The study of molecule-target interaction is quite important for drug discovery in terms of target identification, hit identification, pathway study, drug-drug interaction, etc. Most existing methodologies utilize either biomedical network information or molecule structural features to predict potential interaction link. However, the biomedical network information based methods usually suffer from cold start problem, while structure based methods often give limited performance due to the structure/interaction assumption and data quality. To address these issues, we propose a pseudo-siamese Graph Neural Network method, namely MTINet+, which learns both biomedical network topological and molecule structural/chemical information as representations to predict potential interaction of given molecule and target pair. In MTINet+, 1-hop subgraphs of given molecule and target pair are extracted from known interaction of biomedical network as topological information, meanwhile the molecule structural and chemical attributes are processed as molecule information. MTINet+ learns these two types of information as embedding features for predicting the pair link. In the experiments of different molecule-target interaction tasks, MTINet+ significantly outperforms over the state-of-the-art baselines. In addition, in our designed network sparsity experiments , MTINet+ shows strong robustness against different sparse biomedical networks.
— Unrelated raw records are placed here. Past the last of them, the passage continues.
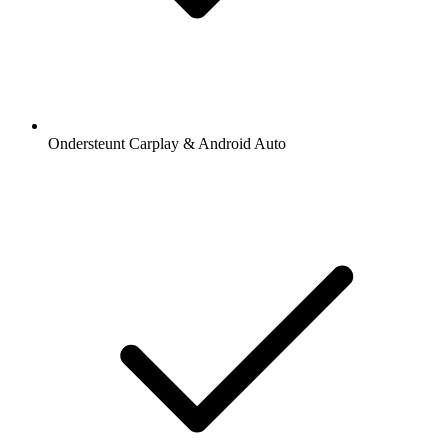
Ondersteunt Carplay & Android Auto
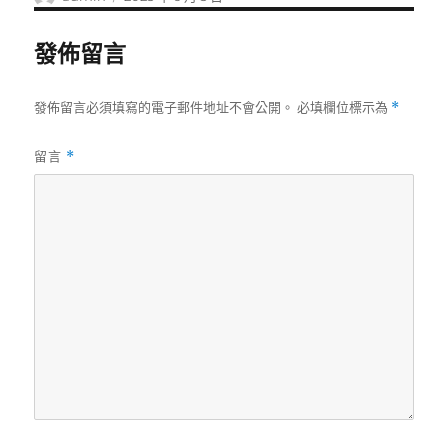
者
佈
日
發佈留言
期:
發佈留言必須填寫的電子郵件地址不會公開。
必填欄位標示為
*
留言
*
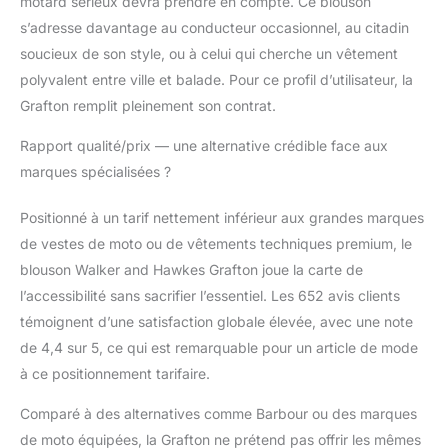
motard sérieux devra prendre en compte. Ce blouson
s’adresse davantage au conducteur occasionnel, au citadin
soucieux de son style, ou à celui qui cherche un vêtement
polyvalent entre ville et balade. Pour ce profil d’utilisateur, la
Grafton remplit pleinement son contrat.
Rapport qualité/prix — une alternative crédible face aux
marques spécialisées ?
Positionné à un tarif nettement inférieur aux grandes marques
de vestes de moto ou de vêtements techniques premium, le
blouson Walker and Hawkes Grafton joue la carte de
l’accessibilité sans sacrifier l’essentiel. Les 652 avis clients
témoignent d’une satisfaction globale élevée, avec une note
de 4,4 sur 5, ce qui est remarquable pour un article de mode
à ce positionnement tarifaire.
Comparé à des alternatives comme Barbour ou des marques
de moto équipées, la Grafton ne prétend pas offrir les mêmes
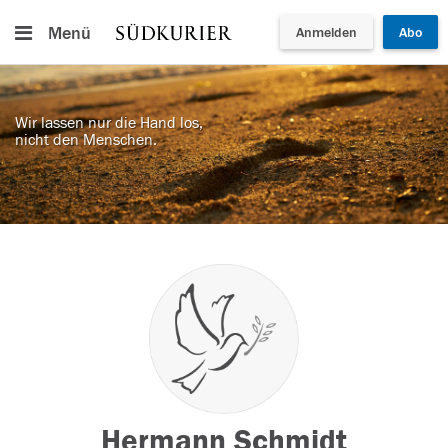
Menü
Anmelden
Abo
Wir lassen nur die Hand los,
nicht den Menschen.
Hermann Schmidt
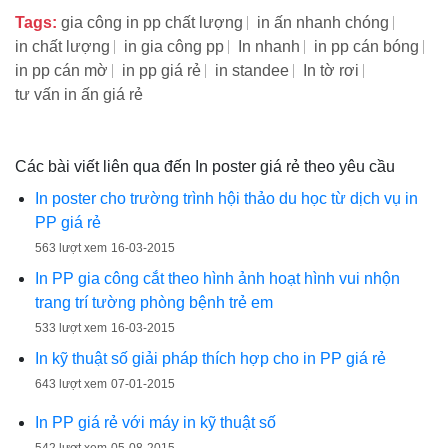
Tags:
gia công in pp chất lượng
in ấn nhanh chóng
in chất lượng
in gia công pp
In nhanh
in pp cán bóng
in pp cán mờ
in pp giá rẻ
in standee
In tờ rơi
tư vấn in ấn giá rẻ
Các bài viết liên qua đến In poster giá rẻ theo yêu cầu
In poster cho trường trình hội thảo du học từ dịch vụ in
PP giá rẻ
563 lượt xem
16-03-2015
In PP gia công cắt theo hình ảnh hoạt hình vui nhộn
trang trí tường phòng bệnh trẻ em
533 lượt xem
16-03-2015
In kỹ thuật số giải pháp thích hợp cho in PP giá rẻ
643 lượt xem
07-01-2015
In PP giá rẻ với máy in kỹ thuật số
翻译：分子-靶点相互作用的研究对于药物发现中的靶点识别、先导化合物发现、通路研究、药物-药物相互作用等至关重要。现有方法大多利用生物医学网络信息或分子结构特征来预测潜在的相互作用关联。然而，基于生物医学网络信息的方法通常面临冷启动问题，而基于结构的方法由于结构/相互作用假设及数据质量限制，性能往往有限。为解决这些问题，我们提出一种伪孪生图神经网络方法——MTINet+，该方法同时学习生物医学网络拓扑信息和分子结构/化学特征作为表征，以预测给定分子-靶点对的潜在相互作用。在MTINet+中，从已知的生物医学网络相互作用中提取给定分子-靶点对的1跳子图作为拓扑信息，同时处理分子结构和化学属性作为分子信息。MTINet+通过学习这两类信息生成嵌入特征，用于预测分子-靶点对的关联。在不同分子-靶点相互作用任务的实验中，MTINet+显著优于现有最先进的基线方法。此外，在我们设计的网络稀疏性实验中，MTINet+对不同稀疏程度的生物医学网络表现出强鲁棒性。